> The problem
The answer must be an exact copy of the entries below, with no images in it.

> Extracted records

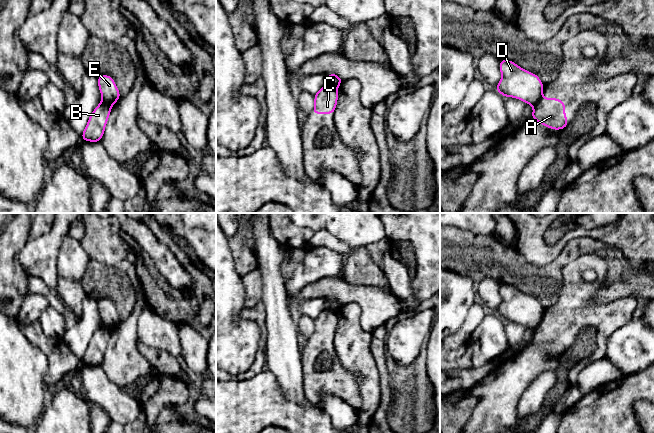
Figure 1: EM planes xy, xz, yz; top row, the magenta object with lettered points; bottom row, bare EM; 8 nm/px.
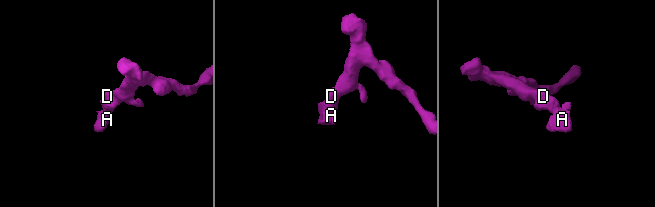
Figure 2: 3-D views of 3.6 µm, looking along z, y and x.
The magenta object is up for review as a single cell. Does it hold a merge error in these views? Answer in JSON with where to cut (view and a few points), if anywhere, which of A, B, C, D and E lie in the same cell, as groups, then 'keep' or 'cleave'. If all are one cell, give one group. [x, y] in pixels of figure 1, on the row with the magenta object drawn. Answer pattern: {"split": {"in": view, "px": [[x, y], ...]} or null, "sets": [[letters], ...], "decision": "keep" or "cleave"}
{"split": {"in": "xy", "px": [[102, 99], [111, 105]]}, "sets": [["A", "B", "C"], ["D", "E"]], "decision": "cleave"}

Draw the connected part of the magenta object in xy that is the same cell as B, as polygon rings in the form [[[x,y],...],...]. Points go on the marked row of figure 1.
[[[104,102],[93,110],[81,137],[82,141],[100,142],[111,112],[112,105]]]

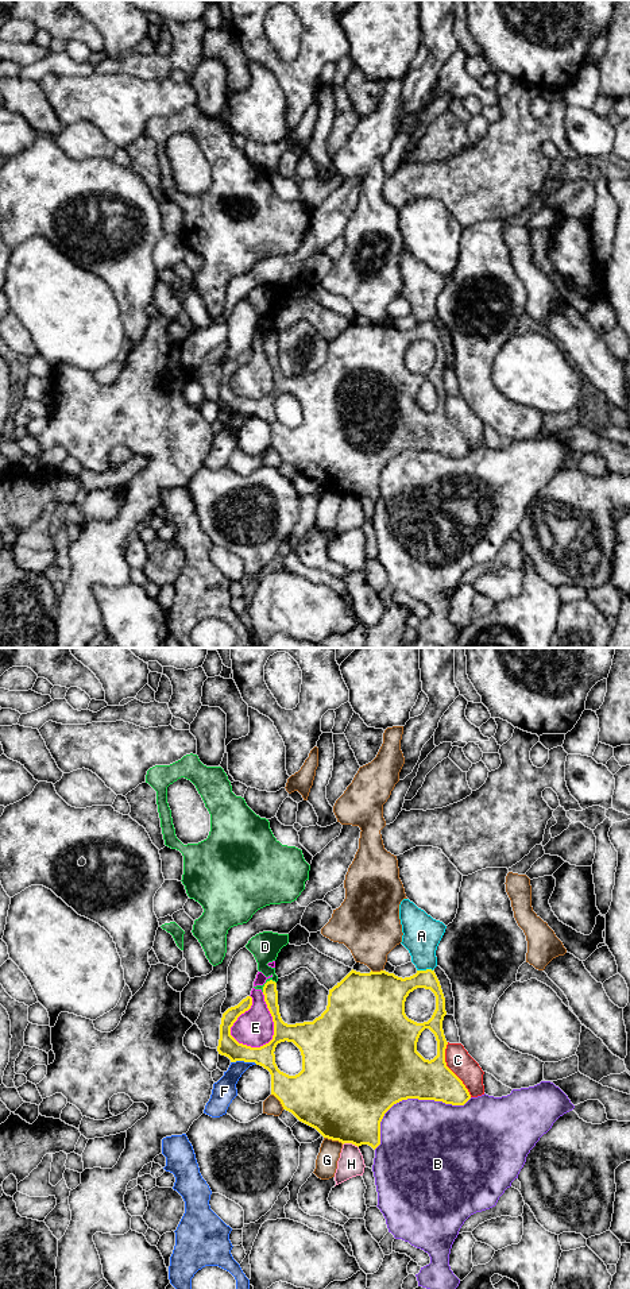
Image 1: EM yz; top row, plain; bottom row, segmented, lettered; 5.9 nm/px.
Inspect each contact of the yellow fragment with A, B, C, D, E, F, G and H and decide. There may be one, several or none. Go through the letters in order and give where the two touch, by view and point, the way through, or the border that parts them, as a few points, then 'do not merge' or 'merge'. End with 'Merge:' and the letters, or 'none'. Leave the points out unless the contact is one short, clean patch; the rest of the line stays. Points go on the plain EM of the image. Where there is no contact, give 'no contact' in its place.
A: meets yellow in yz at (424, 323); do not merge
B: meets yellow in yz at (410, 450); do not merge
C: meets yellow in yz at (449, 421); do not merge
D: meets yellow in yz at (266, 335); do not merge
E: meets yellow in yz at (274, 384); do not merge
F: meets yellow in yz at (244, 413); do not merge
G: meets yellow in yz at (333, 491); do not merge
H: meets yellow in yz at (351, 494); do not merge
Merge: none

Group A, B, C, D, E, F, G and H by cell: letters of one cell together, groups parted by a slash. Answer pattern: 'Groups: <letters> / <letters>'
Groups: A / B / C / D E / F / G / H

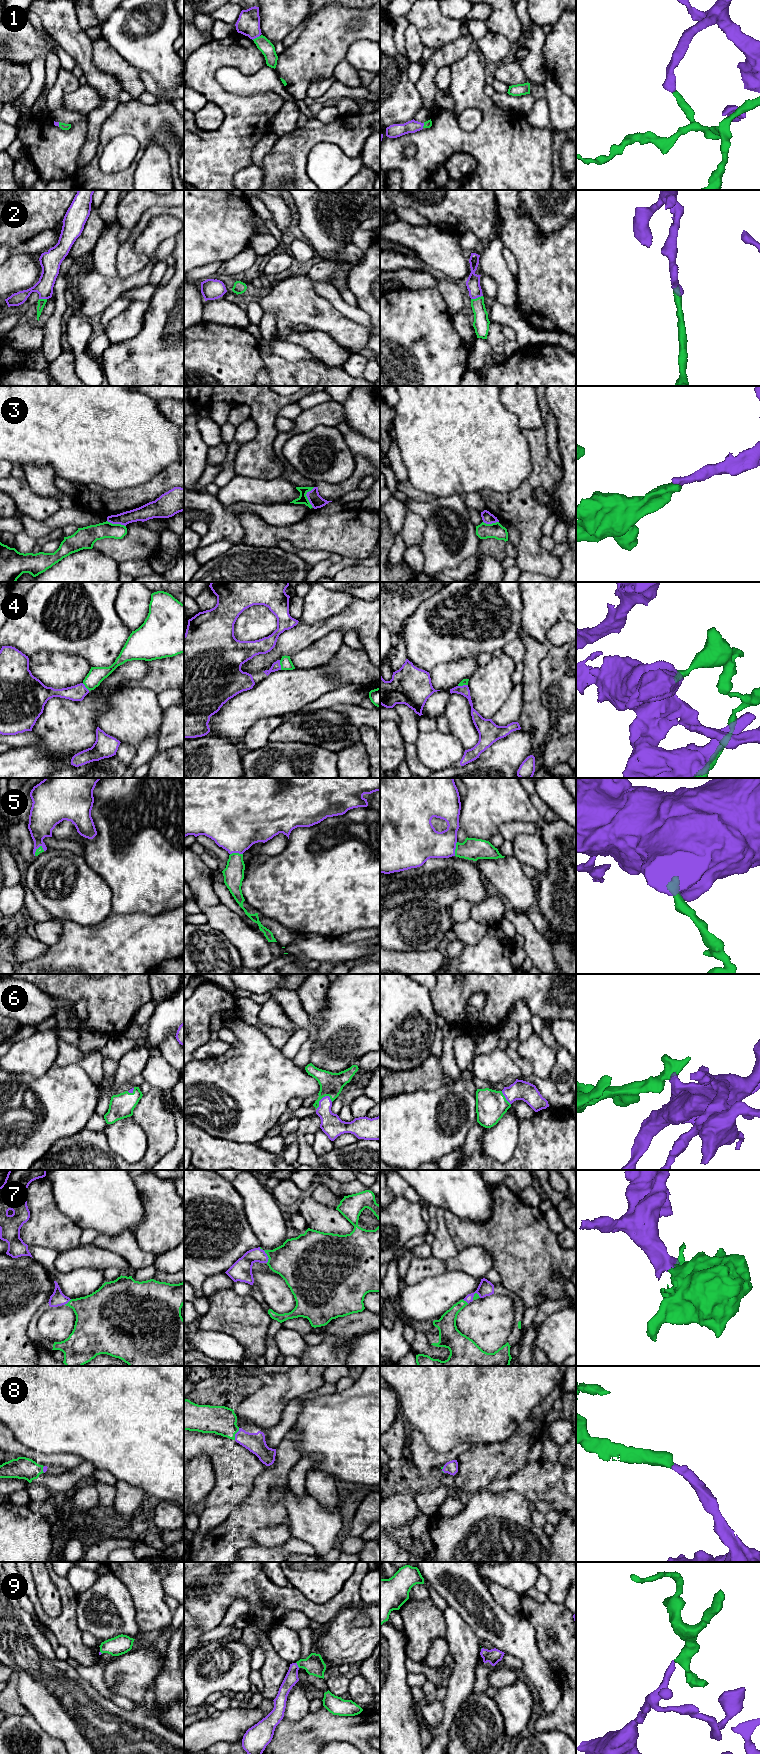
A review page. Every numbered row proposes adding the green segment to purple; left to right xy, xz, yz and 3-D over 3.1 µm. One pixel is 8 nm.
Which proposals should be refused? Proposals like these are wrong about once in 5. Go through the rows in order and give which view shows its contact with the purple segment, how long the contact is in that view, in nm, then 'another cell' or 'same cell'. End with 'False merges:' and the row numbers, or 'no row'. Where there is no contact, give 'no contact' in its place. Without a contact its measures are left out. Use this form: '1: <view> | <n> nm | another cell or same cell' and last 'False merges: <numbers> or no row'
1: xz | 70 nm | same cell
2: yz | 100 nm | same cell
3: xz | 170 nm | another cell
4: xz | 80 nm | another cell
5: yz | 110 nm | same cell
6: xz | 150 nm | same cell
7: xz | 140 nm | same cell
8: xz | 100 nm | same cell
9: xz | 50 nm | same cell
False merges: 3, 4

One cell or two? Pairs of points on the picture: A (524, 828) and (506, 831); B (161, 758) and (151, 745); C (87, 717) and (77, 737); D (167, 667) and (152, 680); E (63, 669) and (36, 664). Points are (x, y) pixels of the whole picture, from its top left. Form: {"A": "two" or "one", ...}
{"A": "one", "B": "two", "C": "one", "D": "one", "E": "one"}

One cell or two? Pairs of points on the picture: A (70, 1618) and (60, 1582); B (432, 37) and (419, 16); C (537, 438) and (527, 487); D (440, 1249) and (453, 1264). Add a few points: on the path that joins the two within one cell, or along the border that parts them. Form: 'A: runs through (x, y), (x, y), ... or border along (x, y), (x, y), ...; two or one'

> Your solution
Figure 1: EM planes xy, xz, yz; top row, the magenta object with lettered points; bottom row, bare EM; 8 nm/px.
Figure 2: 3-D views of 3.6 µm, looking along z, y and x.
The magenta object is up for review as a single cell. Does it hold a merge error in these views? Answer in JSON with where to cut (view and a few points), if anywhere, which of A, B, C, D and E lie in the same cell, as groups, then 'keep' or 'cleave'. If all are one cell, give one group. [x, y] in pixels of figure 1, on the row with the magenta object drawn. Answer pattern: {"split": {"in": view, "px": [[x, y], ...]} or null, "sets": [[letters], ...], "decision": "keep" or "cleave"}
{"split": {"in": "xy", "px": [[102, 99], [111, 105]]}, "sets": [["A", "B", "C"], ["D", "E"]], "decision": "cleave"}

Draw the connected part of the magenta object in xy that is the same cell as B, as polygon rings in the form [[[x,y],...],...]. Points go on the marked row of figure 1.
[[[104,102],[93,110],[81,137],[82,141],[100,142],[111,112],[112,105]]]

Image 1: EM yz; top row, plain; bottom row, segmented, lettered; 5.9 nm/px.
Inspect each contact of the yellow fragment with A, B, C, D, E, F, G and H and decide. There may be one, several or none. Go through the letters in order and give where the two touch, by view and point, the way through, or the border that parts them, as a few points, then 'do not merge' or 'merge'. End with 'Merge:' and the letters, or 'none'. Leave the points out unless the contact is one short, clean patch; the rest of the line stays. Points go on the plain EM of the image. Where there is no contact, give 'no contact' in its place.
A: meets yellow in yz at (424, 323); do not merge
B: meets yellow in yz at (410, 450); do not merge
C: meets yellow in yz at (449, 421); do not merge
D: meets yellow in yz at (266, 335); do not merge
E: meets yellow in yz at (274, 384); do not merge
F: meets yellow in yz at (244, 413); do not merge
G: meets yellow in yz at (333, 491); do not merge
H: meets yellow in yz at (351, 494); do not merge
Merge: none

Group A, B, C, D, E, F, G and H by cell: letters of one cell together, groups parted by a slash. Answer pattern: 'Groups: <letters> / <letters>'
Groups: A / B / C / D E / F / G / H

A review page. Every numbered row proposes adding the green segment to purple; left to right xy, xz, yz and 3-D over 3.1 µm. One pixel is 8 nm.
Which proposals should be refused? Proposals like these are wrong about once in 5. Go through the rows in order and give which view shows its contact with the purple segment, how long the contact is in that view, in nm, then 'another cell' or 'same cell'. End with 'False merges:' and the row numbers, or 'no row'. Where there is no contact, give 'no contact' in its place. Without a contact its measures are left out. Use this form: '1: <view> | <n> nm | another cell or same cell' and last 'False merges: <numbers> or no row'
1: xz | 70 nm | same cell
2: yz | 100 nm | same cell
3: xz | 170 nm | another cell
4: xz | 80 nm | another cell
5: yz | 110 nm | same cell
6: xz | 150 nm | same cell
7: xz | 140 nm | same cell
8: xz | 100 nm | same cell
9: xz | 50 nm | same cell
False merges: 3, 4

One cell or two? Pairs of points on the picture: A (524, 828) and (506, 831); B (161, 758) and (151, 745); C (87, 717) and (77, 737); D (167, 667) and (152, 680); E (63, 669) and (36, 664). Points are (x, y) pixels of the whole picture, from its top left. Form: {"A": "two" or "one", ...}
{"A": "one", "B": "two", "C": "one", "D": "one", "E": "one"}

One cell or two? Pairs of points on the picture: A (70, 1618) and (60, 1582); B (432, 37) and (419, 16); C (537, 438) and (527, 487); D (440, 1249) and (453, 1264). Add a few points: on the path that joins the two within one cell, or along the border that parts them. Form: 'A: runs through (x, y), (x, y), ... or border along (x, y), (x, y), ...; two or one'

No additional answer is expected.